We should be clear in our understanding of what happened here. The incoming Biden administration is trying to get back to a deal that the majority of Americans opposed leaving, and an overwhelming majority of foreign policy experts agreed. That is a policy Biden ran for office on and won. The outgoing administration conspired with Saudi Arabia and Israel to thwart the will of the U.S., and the global, public. The result of this could be a war with devastating implications not only for the Middle East but for the entire world.

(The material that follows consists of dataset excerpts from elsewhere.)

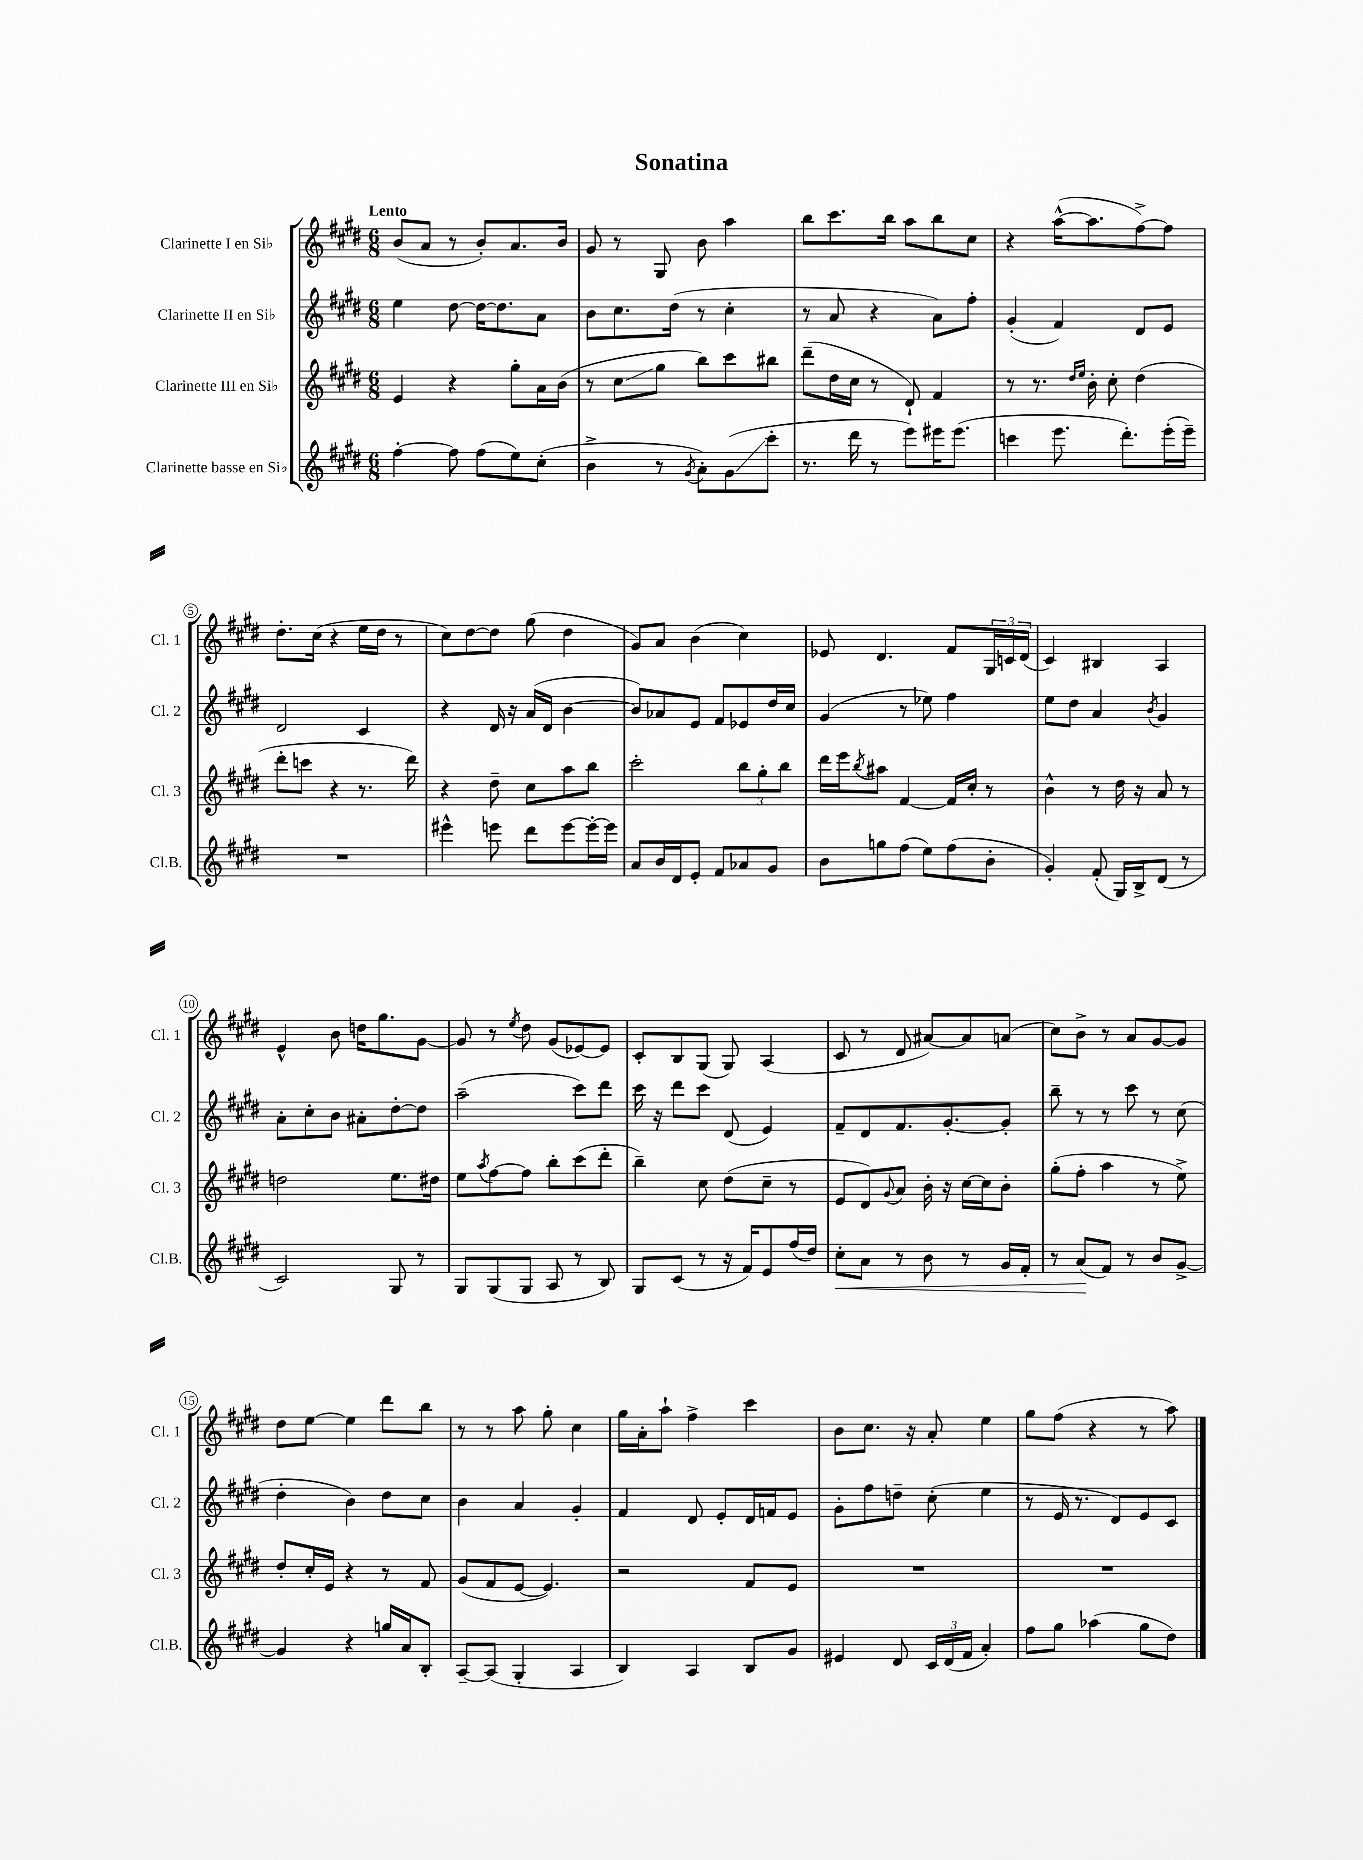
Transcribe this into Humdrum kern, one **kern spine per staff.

**kern	**kern	**kern	**kern
*staff4	*staff3	*staff2	*staff1
*clefG2	*clefG2	*clefG2	*clefG2
*k[f#c#g#d#]	*k[f#c#g#d#]	*k[f#c#g#d#]	*k[f#c#g#d#]
*M6/8	*M6/8	*M6/8	*M6/8
[4ff#'	4e	4ee	(8b
.	.	.	8a
8ff#]	4r	[8dd#	8r
(8ff#	.	16dd#_	8b')
.	.	8.dd#]	.
8ee)	8gg#'	.	8.a
(8cc#'	16a	8a	.
.	(16b	.	16b
=	=	=	=
4b^	8r	8b	8g#
.	8cc#	8.cc#	8r
8r	8gg#	.	8G#
.	.	(16dd#	.
8qg#	.	.	.
8a')	8bb)	8r	8b
(8g#	8ccc#	4cc#'	4aa
8ccc#'	8bb#	.	.
=	=	=	=
8.r	(8ddd#~	8r	8bb
.	16dd#	8a	8.ccc#
16ddd#	16cc#	.	.
8r	8r	4r	.
.	.	.	16bb
8eee)	8d#`)	.	8aa
16eee#	4f#	8a)	8bb
(8.eee#	.	.	.
.	.	8ff#'	8cc#
=	=	=	=
4ccc	8r	(4g#'	4r
.	8.r	.	.
8.eee	.	4f#)	([16aa^^
.	16qqdd#	.	.
.	16qqee	.	.
.	16b'	.	8.aa]
.	8cc#'	.	.
8.ddd#')	.	.	.
.	(4dd#	8d#	[8ff#^)
(16eee'	.	8e	8ff#]
16eee~)	.	.	.
=	=	=	=
2.r	8ddd#'	2d#	8.dd#'
.	8ccc	.	.
.	.	.	(16cc#
.	4r	.	4r
.	8.r	4c#	16ee
.	.	.	16dd#
.	.	.	8r
.	16ddd#)	.	.
=	=	=	=
4eee#^^	4r	4r	8cc#)
.	.	.	[8dd#
8eee	8dd#~	16d#	8dd#]
.	.	16r	.
8ddd#	8cc#	(16a	(8gg#
.	.	16d#	.
[8eee	8aa	[4b	4dd#
16eee'_	8bb	.	.
16eee]	.	.	.
=	=	=	=
8a	2ccc#'	8b])	8g#)
16b	.	8a-	8a
16d#	.	.	.
8e'	.	8e	(4b
8f#	.	8f#	.
8a-	12bb	8e-	4cc#)
.	12gg#'	.	.
8g#	.	16dd#	.
.	12bb	.	.
.	.	16cc#	.
=	=	=	=
8b	16ddd#	(4g#	8e-
.	16eee	.	.
.	8qbb	.	.
8gg	8aa#	.	4.d#
(8ff#	[4f#	8r	.
8ee)	.	8ee-)	.
(8ff#	16f#]	4ff#	8f#
.	16cc#'	.	.
8b'	8r	.	24G#
.	.	.	24c
.	.	.	(24d#
=	=	=	=
4g#')	4b^^	8ee	4c#)
.	.	8dd#	.
(8f#'	8r	4a	4B#
16G#)	16dd#	.	.
16B^	16r	.	.
.	.	8qb	.
(8d#	8a	4g#	4A
8r	8r	.	.
=	=	=	=
2c#)	2dd	8a'	4e^^
.	.	8cc#'	.
.	.	8b	8b
.	.	8a#'	16dd
.	.	.	8.gg#
8G#	8.ee	[8dd#'	.
8r	.	8dd#]	[8g#
.	16dd#	.	.
=	=	=	=
8G#	8ee	(2aa~	8g#]
.	8qaa	.	.
(8G#	[8ff#	.	8r
.	.	.	8qee
8G#	8ff#]	.	8dd#
8A	8bb'	.	(8g#
8r	(8ccc#	8ccc#)	[8e-)
8B)	8ddd#'	8ddd#	8e-]
=	=	=	=
8G#	4bb~)	16ccc#	8c#'
.	.	16r	.
(8c#	.	8ddd#	8B
8r	8cc#	8ccc#	(8G#
16r	(8dd#	(8d#	8G#)
16f#)	.	.	.
8e	8cc#~	4e)	(4A
(16ff#	8r	.	.
16dd#)	.	.	.
=	=	=	=
8cc#'	8e	8f#~	8c#
8a	8d#)	8d#	8r
.	8qqg#	.	.
8r	8a	8.f#	8d#
8b	16b'	.	[8a#)
.	16r	[8.g#'	.
8r	[16cc#	.	8a#]
.	16cc#]	.	.
16g#	8b'	8g#']	(8a
16f#'	.	.	.
=	=	=	=
8r	(8gg#'	8bb~	8cc#)
(8a	8ff#'	8r	8b^
8f#)	4aa	8r	8r
8r	.	8ccc#	8a
8b	8r	8r	[8g#
[8g#^	8ee^)	(8cc#	8g#]
=	=	=	=
4g#]	8dd#'	4dd#'	8dd#
.	16cc#'	.	[8ee
.	16e	.	.
4r	4r	4b)	4ee]
16gg	8r	8dd#	8ddd#
16a	.	.	.
8B'	8f#	8cc#	8bb
=	=	=	=
[8A~	(8g#	4b	8r
(8A]	8f#	.	8r
4G#'	[8e	4a	8aa
.	4.e])	.	8gg#'
4A	.	4g#'	4cc#
=	=	=	=
4B)	2r	4f#	16gg#
.	.	.	16a'
.	.	.	8aa`
4A	.	8d#	4ff#^
.	.	8e'	.
8B	8f#	16d#	4ccc#
.	.	16f	.
8g#	8e	8e	.
=	=	=	=
4e#	2.r	8g#'	8b
.	.	8ff#	8.cc#
8d#	.	8dd~	.
.	.	.	16r
24c#	.	(8cc#'	8a'
(24d#	.	.	.
24f#	.	.	.
4a')	.	4ee	4ee
=	=	=	=
8ff#	2.r	8r	8gg#
8gg#	.	16e	(8ff#
.	.	8.r	.
(4aa-	.	.	4r
.	.	8d#)	.
8gg#	.	8e	8r
8dd#)	.	8c#	8aa)
==	==	==	==
*-	*-	*-	*-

That would seem to be more of a concern than Russian bots on social media. Yet somehow, we pass that off as routine and unworthy of comment. That is unacceptable in any country that fancies itself a democracy. That doesn’t mean we should all vote on every policy issue, much less each tactical maneuver.

But it is precisely the sort of thing that demands open debate and responsiveness from elected officials. And the responsibility for making that happen is on us, the citizens, not those in Washington. This is the time to raise our voice and demand that our leaders represent the people of the United States and that our allies respect the will of the American people. If they then choose to take action on their own, they will be responsible for the response that represents the will of the American people. That’s how it’s supposed to work.

It’s not just a crime, it’s terrorism

Assal Rad, a senior research fellow at the National Iranian-American Council, tweeted, “Assassinating a scientist isn’t an act of self defense or national security. Call it what it is: *terrorism.*” She couldn’t be more right.

Consider for a moment what our response would be if a leading American or Israeli civilian nuclear scientist employed by a government that has nuclear weapons was murdered by Iranian agents or agents paid by Iran. Would we not call that an act of terrorism?

In this case, it’s even worse. The U.S. probably did let Israel run this operation, and Israel likely either got MEK terrorists to do it or, less likely, used their own operatives to carry it out. Their target was a man who was one of the leading nuclear scientists in Iran, and who, twenty years ago, did manage the program that was working on the development of nuclear weapons, although it remains uncertain whether the intention was ever to actually obtain a weapon or to merely reach breakout capacity in order to deter their more militarily powerful enemies.

Either way, the program was abandoned seventeen years ago, and every scrap of intelligence, including the most intrusive monitoring program by far that any country has ever undergone says that Iran is not working on a nuclear weapon and that their exceeding the limits of the JCPOA is merely a response to the U.S. breaking its word.

Killing a scientist in order to prevent an incoming administration from conducting diplomacy is the very definition of terrorism, whether carried out by a state or by a terrorist group, as Rad noted. Or, as is likely in this case, both.

As Sen. Bernie Sanders put it so well: “The assassination of Mohsen Fakhrizadeh was reckless, provocative, and illegal. As a new administration takes power, it was clearly intended to undermine U.S.-Iran diplomacy. We must not allow that to happen. Diplomacy, not murder, is the best path forward.”